Earlier this year I wrote about a study by researchers at Yale, the University of California-San Diego, the Universidad Autónoma of Madrid, and NICTA of Australia, who formulated a technique that they claim can forecast social media trends up to two months in advance. The study, described in a paper titled “Using Friends as Sensors to Detect Global-Scale Contagious Outbreaks” and published in the online journal PLoS One, focused on the role of “sensors,” meaning central individuals with more social connections who act as sentinels for wider networks, registering an emergent trend before it becomes prevalent across the network and the Internet at large. One advantage of the system is it allows researchers to predict trends based on a relatively small sample size using local monitoring,” rather than trying to wrangle data from the entire social media universe.

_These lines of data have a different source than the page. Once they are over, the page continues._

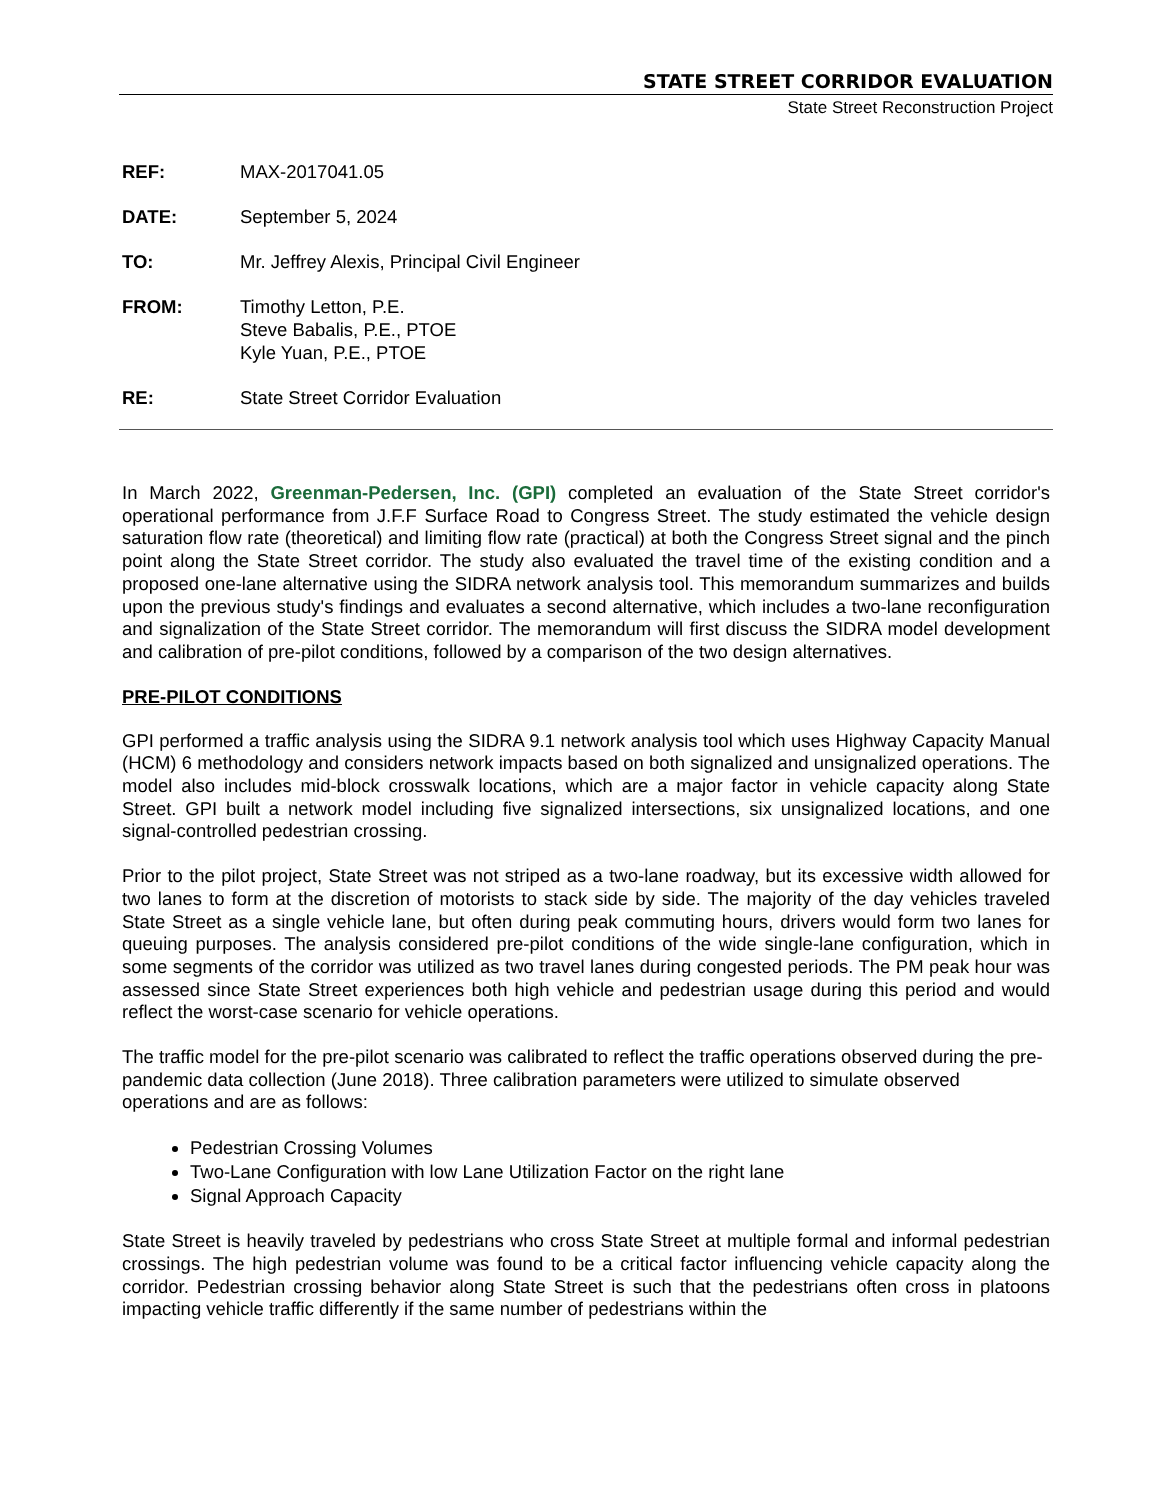STATE STREET CORRIDOR EVALUATION
State Street Reconstruction Project
REF: MAX-2017041.05
DATE: September 5, 2024
TO: Mr. Jeffrey Alexis, Principal Civil Engineer
FROM: Timothy Letton, P.E.
Steve Babalis, P.E., PTOE
Kyle Yuan, P.E., PTOE
RE: State Street Corridor Evaluation
In March 2022, Greenman-Pedersen, Inc. (GPI) completed an evaluation of the State Street corridor's operational performance from J.F.F Surface Road to Congress Street. The study estimated the vehicle design saturation flow rate (theoretical) and limiting flow rate (practical) at both the Congress Street signal and the pinch point along the State Street corridor. The study also evaluated the travel time of the existing condition and a proposed one-lane alternative using the SIDRA network analysis tool. This memorandum summarizes and builds upon the previous study's findings and evaluates a second alternative, which includes a two-lane reconfiguration and signalization of the State Street corridor. The memorandum will first discuss the SIDRA model development and calibration of pre-pilot conditions, followed by a comparison of the two design alternatives.
PRE-PILOT CONDITIONS
GPI performed a traffic analysis using the SIDRA 9.1 network analysis tool which uses Highway Capacity Manual (HCM) 6 methodology and considers network impacts based on both signalized and unsignalized operations. The model also includes mid-block crosswalk locations, which are a major factor in vehicle capacity along State Street. GPI built a network model including five signalized intersections, six unsignalized locations, and one signal-controlled pedestrian crossing.
Prior to the pilot project, State Street was not striped as a two-lane roadway, but its excessive width allowed for two lanes to form at the discretion of motorists to stack side by side. The majority of the day vehicles traveled State Street as a single vehicle lane, but often during peak commuting hours, drivers would form two lanes for queuing purposes. The analysis considered pre-pilot conditions of the wide single-lane configuration, which in some segments of the corridor was utilized as two travel lanes during congested periods. The PM peak hour was assessed since State Street experiences both high vehicle and pedestrian usage during this period and would reflect the worst-case scenario for vehicle operations.
The traffic model for the pre-pilot scenario was calibrated to reflect the traffic operations observed during the pre-pandemic data collection (June 2018). Three calibration parameters were utilized to simulate observed operations and are as follows:
Pedestrian Crossing Volumes
Two-Lane Configuration with low Lane Utilization Factor on the right lane
Signal Approach Capacity
State Street is heavily traveled by pedestrians who cross State Street at multiple formal and informal pedestrian crossings. The high pedestrian volume was found to be a critical factor influencing vehicle capacity along the corridor. Pedestrian crossing behavior along State Street is such that the pedestrians often cross in platoons impacting vehicle traffic differently if the same number of pedestrians within the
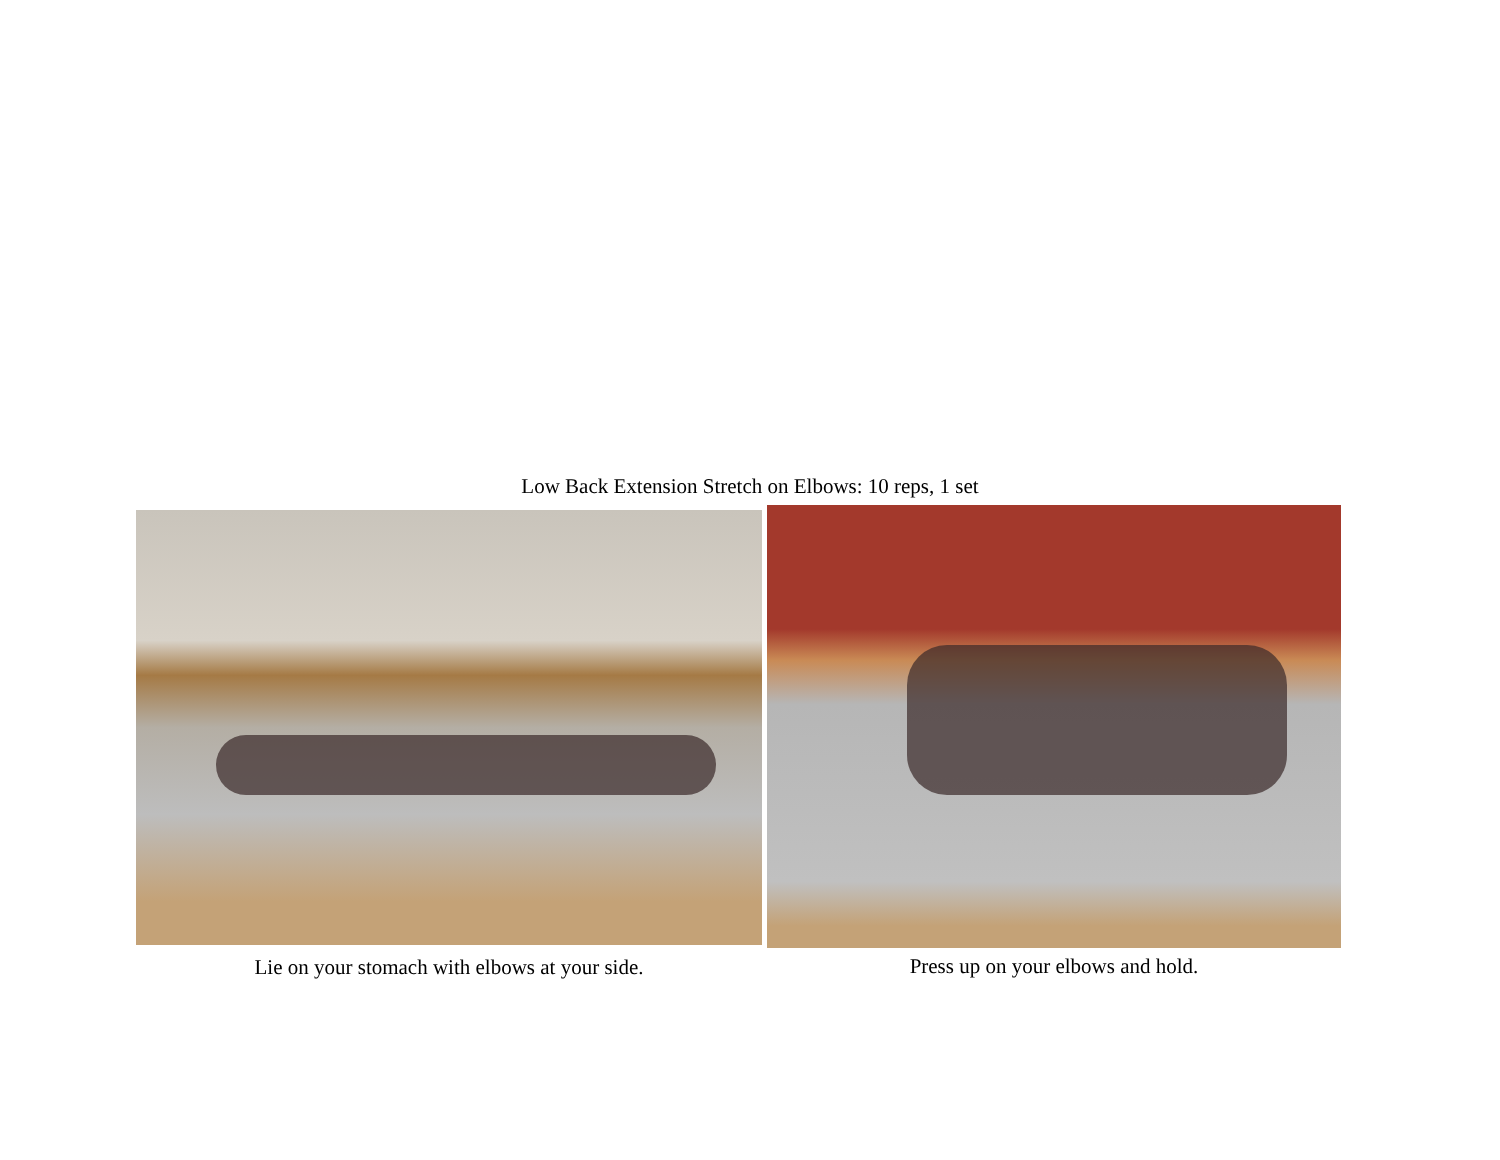Low Back Extension Stretch on Elbows: 10 reps, 1 set
Lie on your stomach with elbows at your side.
Press up on your elbows and hold.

Last year a study by researchers at the U.S. Military Academy at West Point's Network Science Center, titled “A Scalable Heuristic for Viral Marketing Under the Tipping Model,” examined 36 social networks (including nine academic collaboration networks, three e-mail networks, and 24 networks extracted from social media sites) to deduce an approach for identifying “seed groups” -- the subsets of larger groups who are most likely to propagate a viral marketing message.